Tra gli allarmismi strillati dai titoli dei media e da qualche sindaco e i dati sui consumi presentati dalla relazione al Parlamento su droghe e dipendenze, non c’è sintonia. E’ vero che il consumo di qualche sostanza, legale o illegale, è un fenomeno sociale diffuso e culturalmente radicato, tanto che la gestione repressiva di questi comportamenti sociali appare sempre più ridicolmente inadeguata, ma è anche vero che le cifre parlano di una sostanziale stabilizzazione dei consumi, con l’eccezione della cannabis: il consumo abituale di cocaina – il grande allarme sociale del momento – risulta stabile, dal 2001, è aumentato solo il consumo sperimentale e sporadico, di chi consuma da 1 a 5 volte l’anno: che non è dunque un’abitudine e difficilmente incide negativamente sulla vita personale e sociale. Sono queste le persone che si vorrebbe reprimere e su cui si vorrebbe scaricare la responsabilità del mercato illegale?
Flessione anche nei consumi abituali di alcool e tabacco. Dunque, l’uso sperimentale diffuso e l’incremento del policonsumo suggeriscono semmai l’urgenza di adeguare ai nuovi stili di consumo politiche di informazione, prevenzione, limitazione dei rischi mirate a far sì che da quella sperimentazione non si passi ad un uso problematico.
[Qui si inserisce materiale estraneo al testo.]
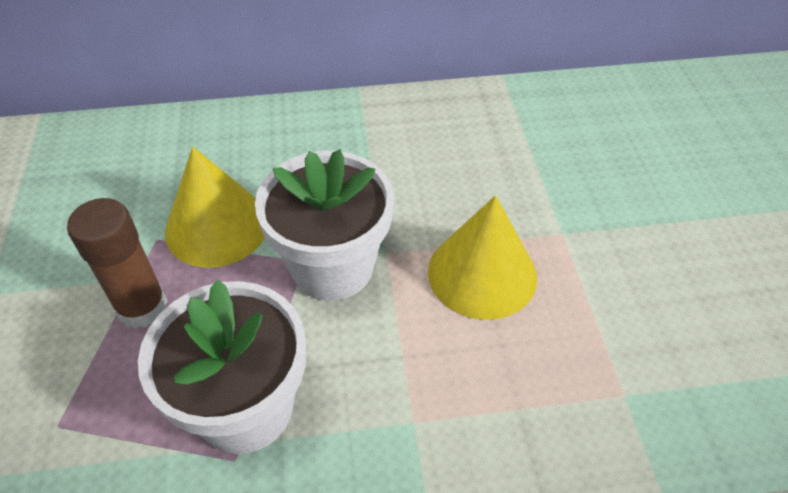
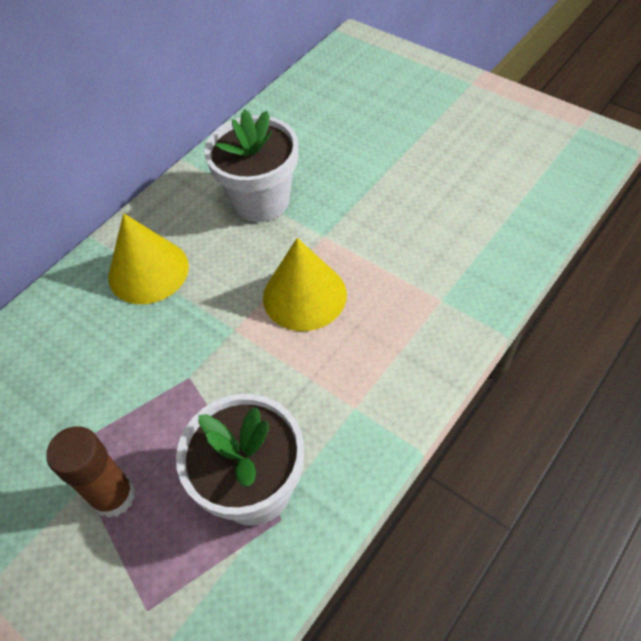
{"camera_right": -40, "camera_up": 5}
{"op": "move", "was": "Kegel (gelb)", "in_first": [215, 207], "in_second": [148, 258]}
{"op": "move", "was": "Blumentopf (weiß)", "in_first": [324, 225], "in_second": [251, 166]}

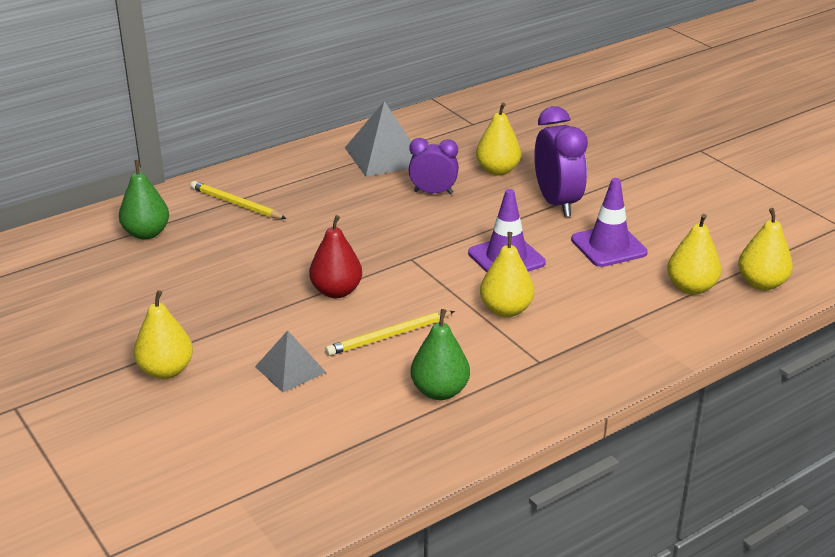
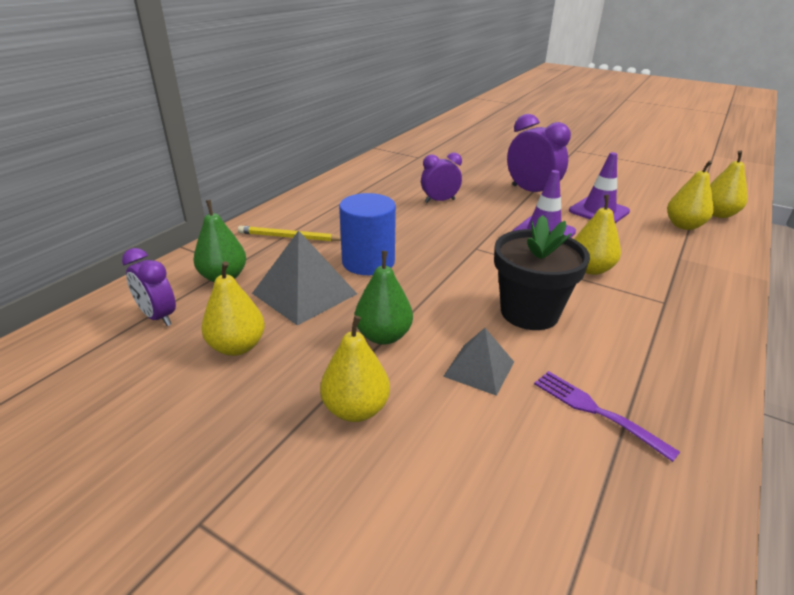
{"camera_right": -25, "camera_up": 0}
{"op": "delete", "was": "Birne (rot)", "in_first": [335, 256]}
{"op": "replace", "was": "Bleistift (gelb)", "now": "Blumentopf (schwarz)", "in_first": [390, 333], "in_second": [542, 272]}
{"op": "move", "was": "Pyramide (grau)", "in_first": [379, 139], "in_second": [304, 278]}
{"op": "move", "was": "Birne (grün)", "in_first": [440, 354], "in_second": [384, 298]}
{"op": "move", "was": "Birne (gelb)", "in_first": [498, 139], "in_second": [233, 308]}
{"op": "insert", "now": "Wecker (lila)", "in_second": [149, 287]}
{"op": "insert", "now": "Vollzylinder (blau)", "in_second": [367, 234]}
{"op": "insert", "now": "Gabel (lila)", "in_second": [607, 416]}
Ciò che invece è aumentato esponenzialmente sono segnalazioni alle Prefetture e comminazione di sanzioni dopo il colloquio di giovani e giovanissimi detentori di cannabis, denunce e incarcerazioni, a riprova che la legge Fini Giovanardi continua paradossalmente a fare il suo mestiere. E che una ingente parte delle risorse viene gettato in repressione inutile del consumo e del piccolo spaccio spesso gestito da consumatori. Interessanti i dati della Relazione sui costi sociali del consumo di sostanze illegali: i 2,7 miliardi che se ne vanno in repressione sono una somma enorme: non sarebbe tempo di investirla in prevenzione, informazione e servizi? E anche quella perdita di produttività sociale stimata in 1,9 miliardi di euro e i costi sanitari e sociali per 1,7 miliardi, quanto devono ai danni prodotti dalle sostanze e quanto invece a quelli da stigmatizzazione, clandestinità e repressione? Se a qualcosa servono, gli studi del fenomeno, è a porsi le domande più appropriate invece che lanciare ciclici allarmi.